Если в руках бабки вдруг неожиданно оказывалась конфетка, внучка делала страшные глаза и, не отрываясь, смотрела на ее движущийся рот.
– Это ты конфету ешь? – не верила своим глазам Аглая, видя, с каким удовольствием Алла Викториновна откусывает от маленькой конфетки маленький кусочек, а потом долго держит его во рту, смакуя.
– Конфету, – мычит с набитым ртом Алла Викториновна.
– А не делишься чего? – возмущается внучка.
– А ты ела сегодня конфету? – интересуется Алла Викториновна и торопится откусить кусочек побольше.
– Ела, – честно признается Аглая.
– А я – нет, – изрекает Алла Викториновна и заталкивает остаток конфеты в рот.
– Ну ты даешь, мам, – презрительно тянет младшая и переглядывается с сестрой.
– От каждого – по способностям, каждому – по потребностям, – напоминает хорошо известный лозунг Алла Викториновна, а потом спешно добавляет: – В коммунизме! А у нас, девочки, капиталистическое общество. Так что извиняйте: кто как работает, тот так и ест.
– Можно подумать, мы не работаем, – язвит старшая дочь.
– Работаете, – соглашается Алла Викториновна. – Но не за сладкое же?!
– А ты что, баба, за сладкое? – догадывается Аглая.
– Нет, – отрицает Алла Викториновна. – За вознаграждение.
– Это за какое такое вознаграждение?! – выстраиваются во фрунт дочери и внучка. – За конфетку?!
– Нет, – стоит на своем Алла Викториновна. – Вы, может, и за конфетку. А я – за вознаграждение.
– Какая разница? – гневается младшая дочь.
– Большая, – строго говорит Алла Викториновна. – За конфетку работают собачки в цирке. А дрессировщик – за вознаграждение.
– Ну и каких собачек ты сегодня дрессировала?
– Каких собачек? – открывает рот Алла Викториновна. – Сегодня сплошные лабораторные.
– Это у кого сегодня сплошные лабораторные? – На кухне появляется муж – большой поэт современности.
– У меня, – подтверждает Алла Викториновна.
– Целый день в колледже? – интересуется большой поэт незначительными мелочами.
– В цирке! – выкрикивает Аглая и прыгает на одной ножке.
– В каком цирке? – не понимает большой поэт и с надеждой смотрит на дочерей. – Не понял.
– Чего ты не понял? – агрессивно наскакивает младшая дочь. – На арене цирка – Алла Викториновна Реплянко, великий педагог и жмотина.
– Чего это я жмотина? – не выдерживает Алла Викторовна.
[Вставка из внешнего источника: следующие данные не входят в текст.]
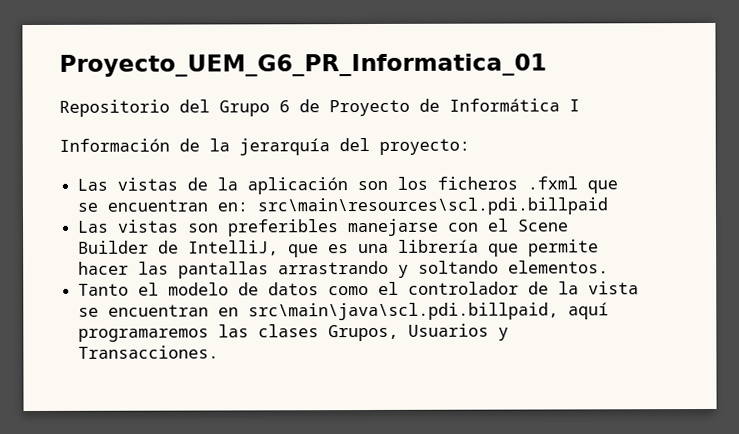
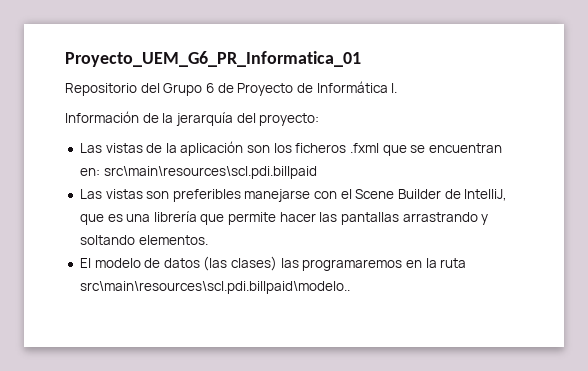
[569,99,580,112] I -> [391,83,398,93] I.
[78,282,160,296] Tanto el -> [79,258,91,268] El
[328,281,640,296] [78,302,610,321] [78,323,510,342] [78,345,220,359] como el controlador de la vista se encuentran en src\main\java\scl.pdi.billpaid, aquí programaremos las clases Grupos, Usuarios y Transacciones. -> [203,256,467,271] [79,281,350,294] (las clases) las programaremos en la ruta src\main\resources\scl.pdi.billpaid\modelo..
– Того это. Конфету схрумкала и даже с ребенком не поделилась.
– А кто сказал, что все лучшее – детям?! – отшучивается Алла Викториновна.
– А кто сказал, что все лучшее – старикам? – парирует дочь и в сердцах хлопает дверью.
Алла Викториновна вздрагивает и беспомощно смотрит на своего мужа. Большой поэт – на нее. Между ними, это знают все, – большая любовь, о которой сама Реплянко говорит так: «Понимаю, что это аномалия. Но что делать?! Полное совпадение феромонов!»